Pass the function up, and down export the handler, in the end it’s the same but a little easier to understand. (The function is now assigned to the export handler).

const toLowerCase = async (event) => {
        // TODO implement
        const response = {
                statusCode: 200,
                body: JSON.stringify('Hello from Lambda!'),
        };
        return response;
};

exports.handler = toLowerCase;

The “Event” param it’s what we send within the POST or PUT (According to the case).

In the space where is the comment // TODO implement we define our variable to obtain something that comes inside event, for this example: let newSentence. My sentence will be the same as what comes inside event.sentence. (Inside the POST comes a property called “sentence” and its a string)

We will apply the native function toLowerCase, assign a variable of whatever comes in sentence and convert it to lowercase. And in the body returns an object that we convert to json and inside this object we’re going to put the sentence already converted.

const toLowerCase = async (event) => {
        let newSentence = event.sentence.toLowerCase();
        const response = {
                statusCode: 200,
                body: JSON.stringify({ newSentence }),
        };
        return response;
};

exports.handler = toLowerCase;

Click on “Deploy” to apply changes.

To test the code we wrote, simply go and click where it says “Probar”, then we create a test case, put any name and in the example object we assume that inside the event comes a property called “sentence” and the text “HELLO WORLD THIS IS CARLOS WITH LAMBDA”.

Click on create button. And click on test to see the result, it returns a 200 status and the sentence converted to lowercase.

This would be a simple and common Lambda with Node.Js.

Now the most important thing is how we could export this through a REST API.

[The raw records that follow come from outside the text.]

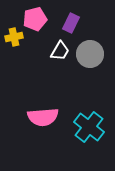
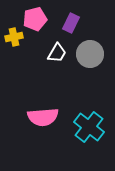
white trapezoid: moved 3 px left, 2 px down
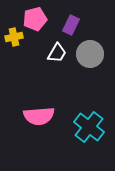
purple rectangle: moved 2 px down
pink semicircle: moved 4 px left, 1 px up
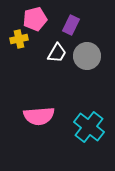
yellow cross: moved 5 px right, 2 px down
gray circle: moved 3 px left, 2 px down
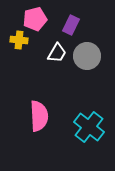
yellow cross: moved 1 px down; rotated 18 degrees clockwise
pink semicircle: rotated 88 degrees counterclockwise
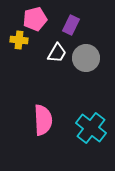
gray circle: moved 1 px left, 2 px down
pink semicircle: moved 4 px right, 4 px down
cyan cross: moved 2 px right, 1 px down
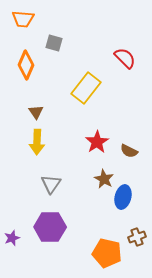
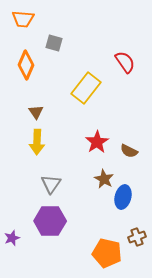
red semicircle: moved 4 px down; rotated 10 degrees clockwise
purple hexagon: moved 6 px up
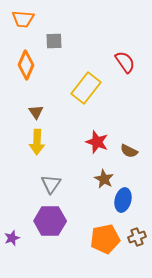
gray square: moved 2 px up; rotated 18 degrees counterclockwise
red star: rotated 20 degrees counterclockwise
blue ellipse: moved 3 px down
orange pentagon: moved 2 px left, 14 px up; rotated 24 degrees counterclockwise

In the services menu we select “API Gateway” in the options that appear we will select the one that says REST API (The REST API option that doesn’t say private), because in this case we don’t require any type of security. Click on “create” and close the following message.

Select “New API” option, give it a name, the description can be empty and default type endpoint.

In this panel we select the resource, then click on actions, create resource and we give it a name “lower-case”, (this time we do not select anything from proxy or CORS).

Now on the resource select it, click on actions again, then click create method and select POST.

Press the check button to configure it, in the integration type we leave the option of “Lambda Function”, in the Lambda Function field we write the name of our function and a list will appear with our functions, select it and press save button. In the following message accept. And we are almost finishing, the only thing that remains is to deploy this implementation.

Finally in “Actions” select “Implementar la API”, in the field “Etapa de implementación” select “Nueva Etapa” , set a phase name (we call this phase: “test” to simulate a QA stage) and click on “Implementación” and save changes.

Now we can copy the endpoint.

And inside postman select create a new request, define the POST method, paste the URL of the endpoint and in the raw we write the json {“sentence”: “your sentence”}. After send the request we see that it returns the sentence in lowercase. :D

As we can see, this example is something very basic, but the objective was to be able to explain how a lambda function can be written in a specific language and exposed in a REST API.